高校で野球を辞めようと思ったことも… ロッテの新1番・高部瑛斗がプロでの活躍を誓う理由
高部瑛斗はオープン戦で首位打者、定位置を掴み全試合に1番で出場
ロッテの新たなリードオフマンが、チームを上位へ導けるか。大卒3年目の高部瑛斗(たかべ・あきと)外野手は、今年のオープン戦で打率.393をマークして“首位打者”に。昨年全試合で1番を務めた荻野貴司外野手が出遅れていることもあり、ここまで全試合に1番で先発出場している。

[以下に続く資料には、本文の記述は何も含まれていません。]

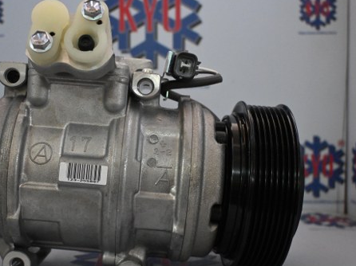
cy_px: 155
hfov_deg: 42.1
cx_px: 137
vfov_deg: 32.3
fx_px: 459
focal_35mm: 45
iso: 3200
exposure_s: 1/60
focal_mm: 23
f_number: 4.2
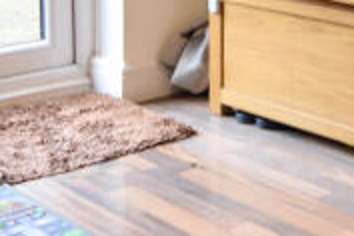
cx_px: 318
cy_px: -105
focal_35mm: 87
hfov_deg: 22.8
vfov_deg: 14.7
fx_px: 855
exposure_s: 1/15
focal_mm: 10
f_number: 3.5
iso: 200
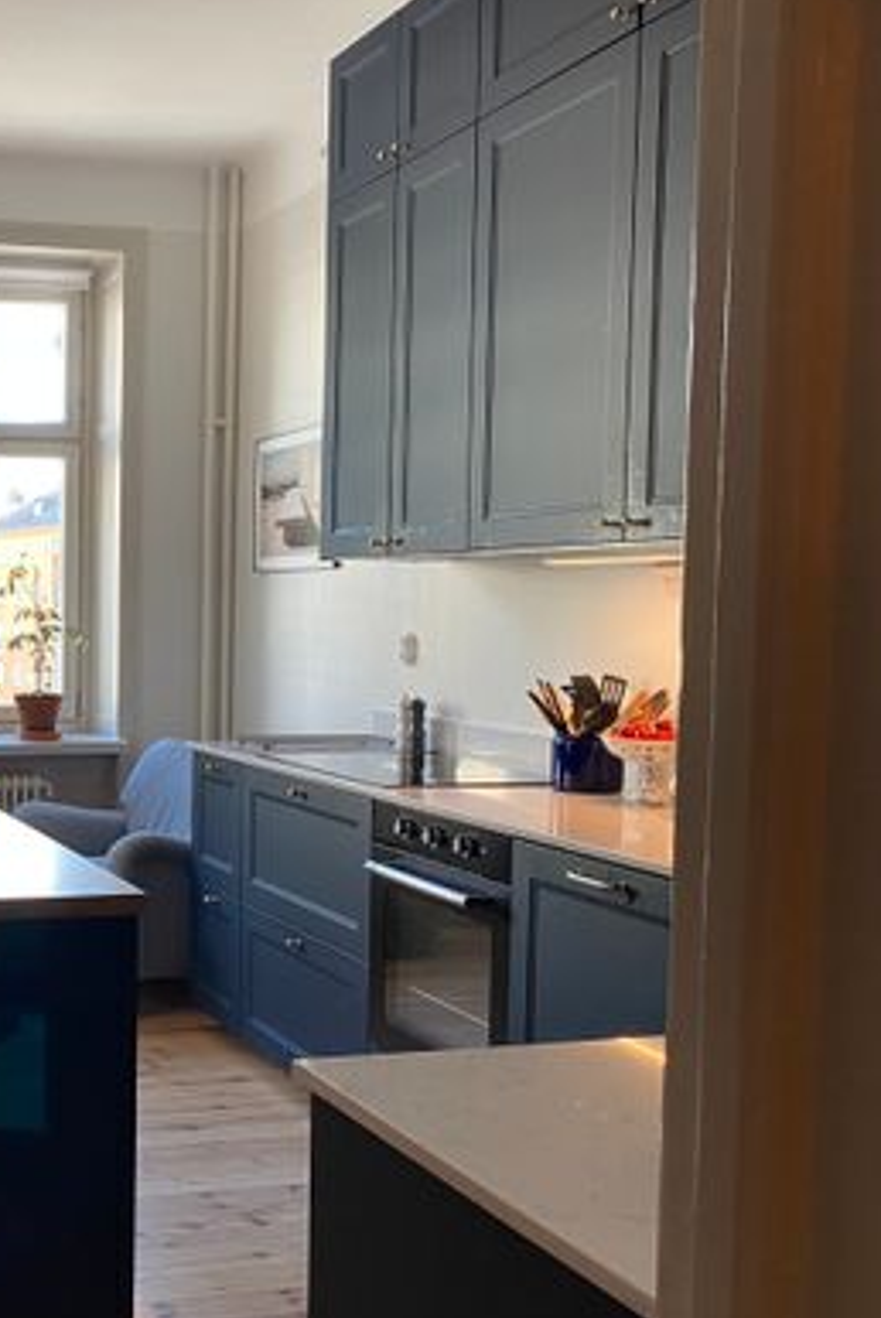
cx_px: -61
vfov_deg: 46.4
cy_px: 690
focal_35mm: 42
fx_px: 1539
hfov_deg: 29.2
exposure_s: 1/50
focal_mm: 4.25
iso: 64
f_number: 1.8
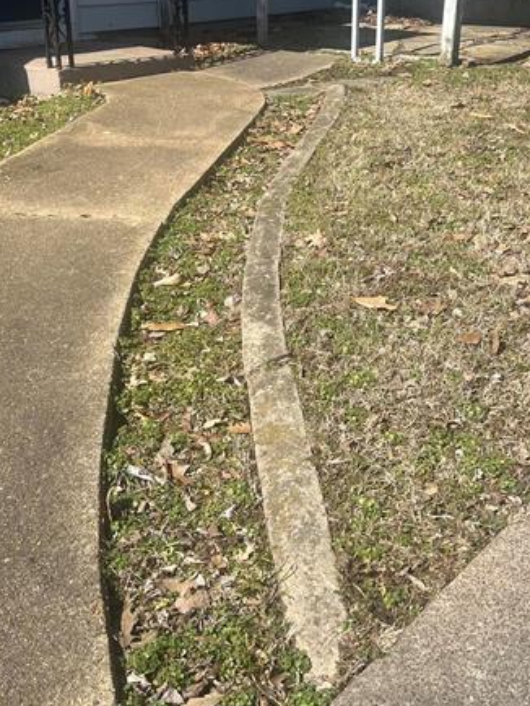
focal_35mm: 46
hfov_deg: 31.5
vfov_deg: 40.8
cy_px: 251
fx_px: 938
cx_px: 221
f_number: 1.5
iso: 50
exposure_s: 1/3968
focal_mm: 5.7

1軍レギュラーの座を手にした高部だが、高校時代に一度野球を諦めかけたことがあった。山梨の名門・東海大甲府高に入学したが、試合に出られない日々が続き、挫折を感じるように。「もう終わりなんじゃないかなって」。高校を最後に野球を辞めるつもりだった。
そんな高部を“翻意”させたのは弟・晴斗さんの存在だった。男3兄弟の次男である高部が高校2年の時に、3歳年下の晴斗さんが白血病で倒れた。病床の弟が「見たい」と望んだのは、兄の野球をする姿。病と闘う弟の姿に奮い立ち、兄は猛練習に励んだ。3年夏にはレギュラーとして甲子園に出場して3回戦進出。大学でも野球を続けることになった。
高部が国士舘大1年の時に、晴斗さんは16歳でこの世を去った。弟の思いも胸に、兄は野球に打ち込み続けた。1年春からリーグ戦に出場し、通算129安打を記録。東都2部リーグの最多記録を更新した。野球を辞めようとしていた男が、プロの扉を開いた。